Precisamos duma conversão porque nos esquecemos de Deus, porque nos esquecemos de O escutar e de Lhe responder — de Lhe corresponder! — na confiança de quem se entrega plenamente nas Suas mãos. Precisamos duma mudança porque rezamos pouco e esquecemos que a oração nos constrói como seres humanos, e oferece o devido e necessário louvor a Deus.

Precisamos duma conversão porque andamos à procura do divino entre tantas outras realidades; porque construímos ídolos que nos confortam, em vez de darmos atenção ao Deus verdadeiro que nos incomoda; porque deixamos de procurar Deus para nos fazermos a nós pequenos deuses. Precisamos duma conversão porque ignoramos a Jesus Cristo e ao seu Evangelho. Precisamos duma conversão porque impedimos o Espírito Santo de nos transformar com a Sua graça.

Precisamos de conversão porque temos dificuldade em deixar que Deus nos perdoe, e porque não queremos perdoar o próximo que nos ofendeu. Precisamos duma mudança porque ficamos prisioneiros do passado. Precisamos de conversão porque temos dificuldade em nos confessarmos pecadores, necessitados da ajuda de Deus e da sua graça, e não recorremos ao sacramento da penitência que Jesus nos oferece, e que restaura em nós a vida ofuscada pelo pecado. Precisamos duma mudança porque desconfiamos que Deus seja capaz de nos oferecer uma vida nova se a Ele nos confiarmos totalmente.

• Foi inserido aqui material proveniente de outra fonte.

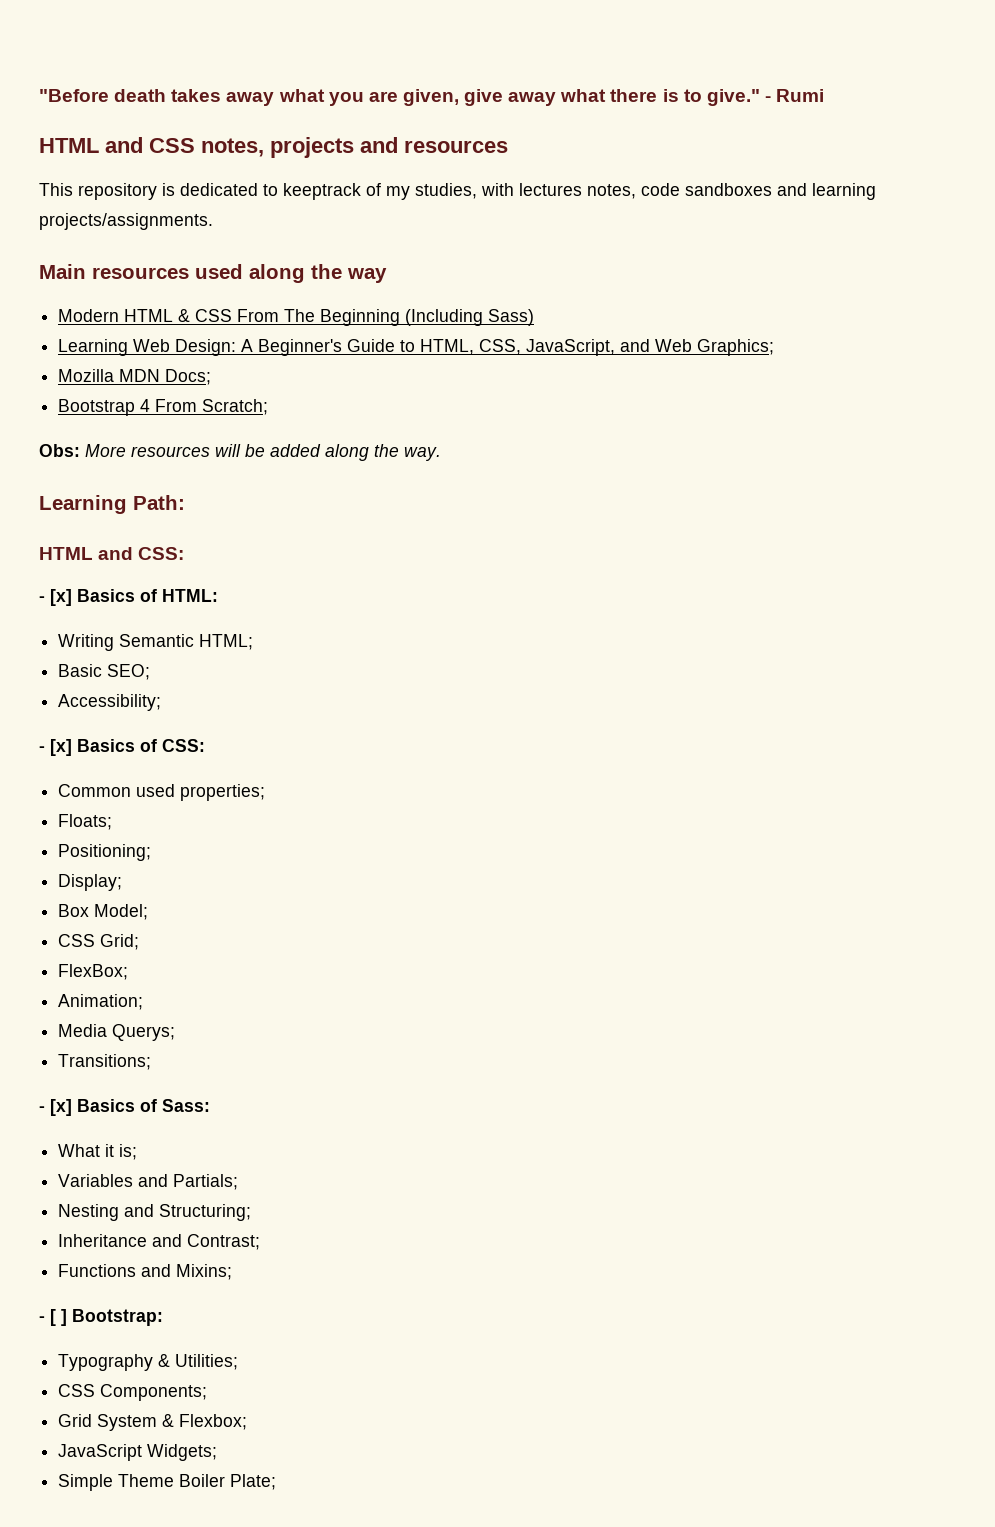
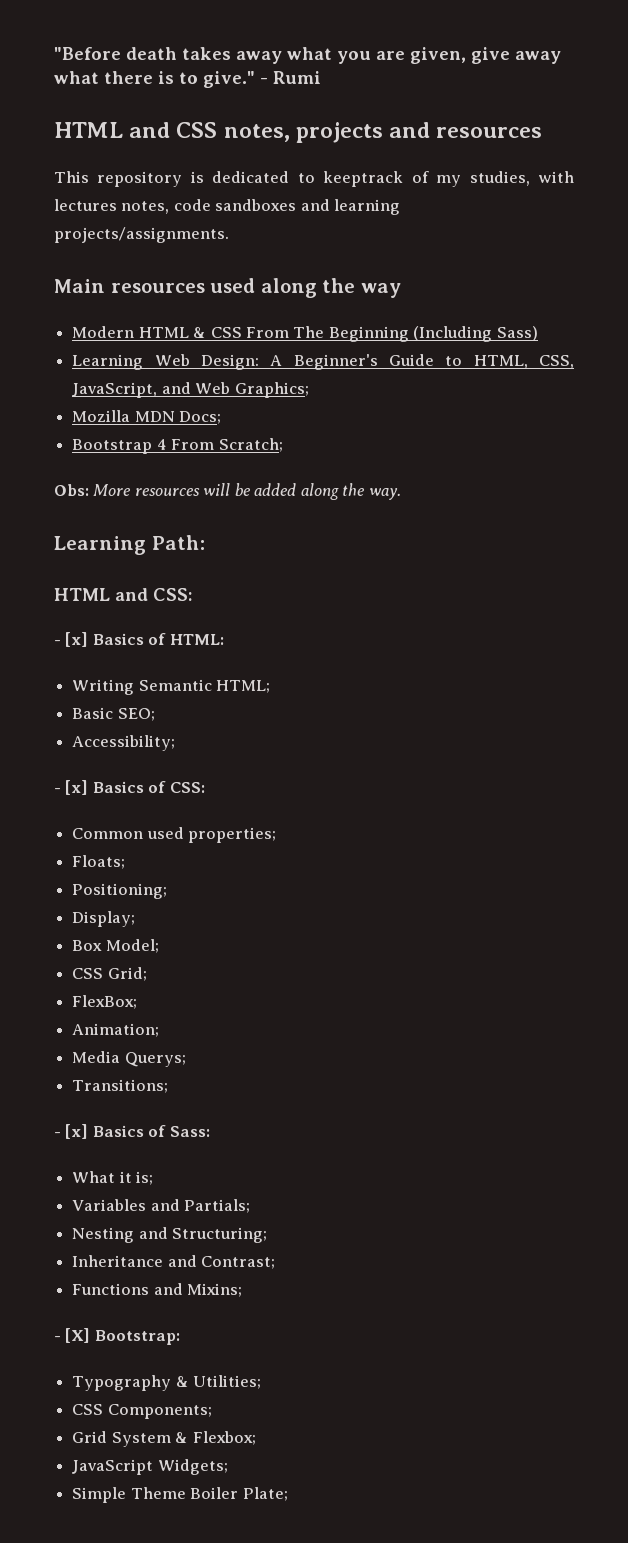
[50,1309,67,1326] [ ] -> [65,1328,91,1343] [X]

Precisamos, afinal, de conversão porque ainda não somos capazes de viver de acordo com a dignidade de filhos que recebemos no nosso Batismo, e que o próprio Deus confirmou no Sacramento do Crisma. Precisamos de uma mudança porque, sendo embora cristãos, a nossa vida interior e as suas expressões exteriores ainda se encontram tão longe daquela perfeição a que todos somos convidados: “sede santos porque Eu sou Santo”!

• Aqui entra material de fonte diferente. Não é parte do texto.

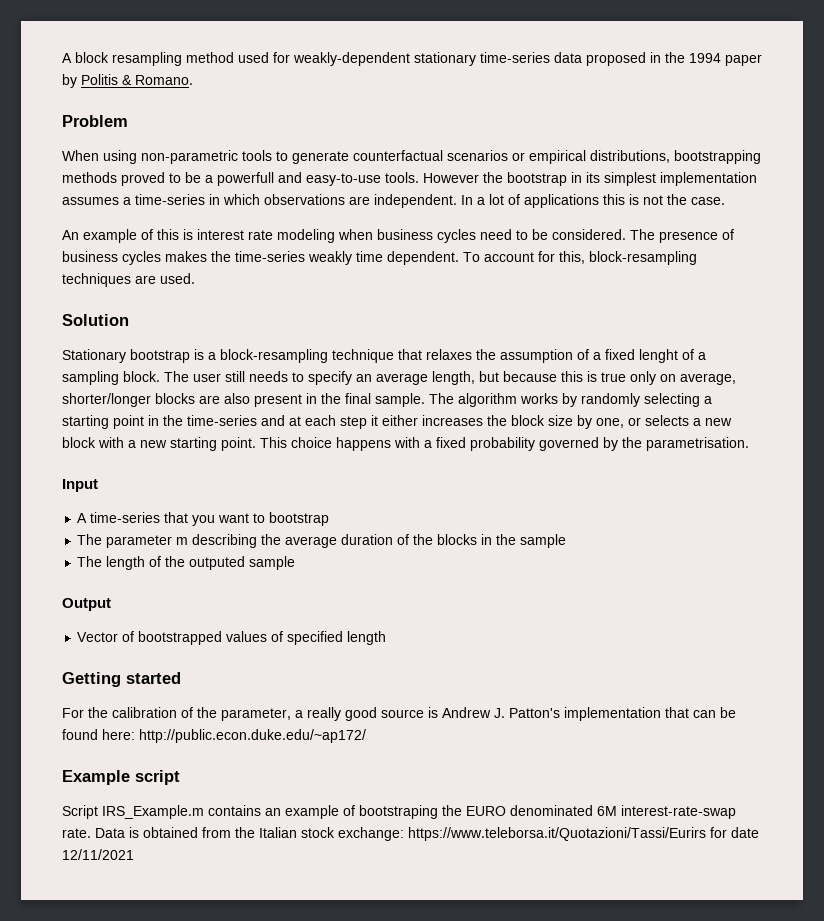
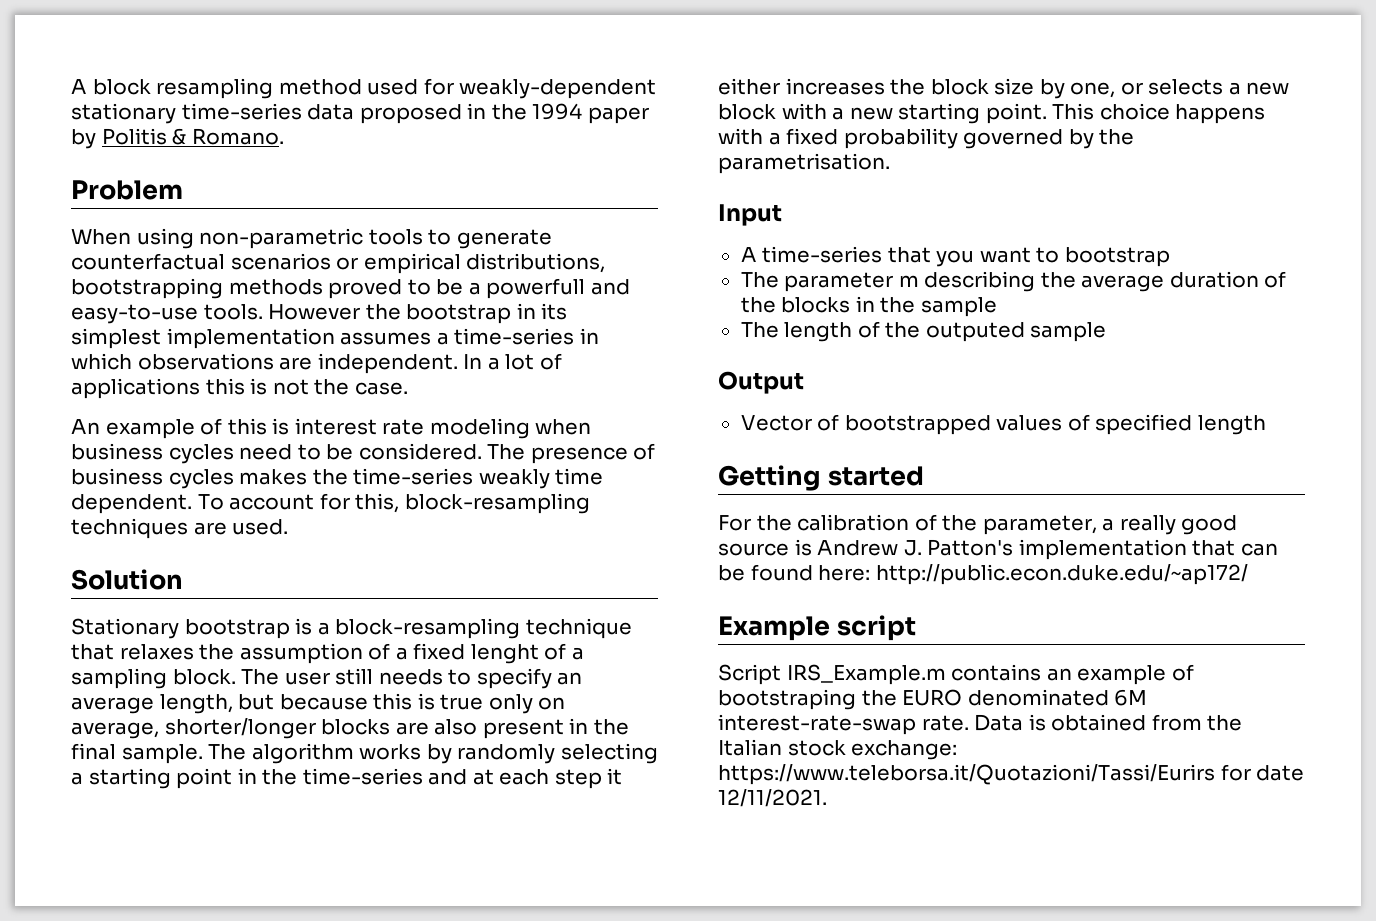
[62,849,134,860] 12/11/2021 -> [718,789,827,807] 12/11/2021.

Iniciamos hoje o tempo santo da Quaresma impondo sobre as nossas cabeças as cinzas dos que se confessam pecadores. Hoje é o tempo da conversão! Tempo de maior penitência, de maior caridade, de maior oração. Que o mesmo é dizer: tempo de maior atenção ao modo como a nossa vida cristã vai sendo vivida — connosco, com os outros, com Deus.

Conscientes do nosso pecado, das nossas imperfeições e incapacidades, deixemos que o Senhor Jesus nos converta e nos conduza até às celebrações pascais. Façamos Páscoa. Com o Senhor, passemos, também nós, da morte à vida!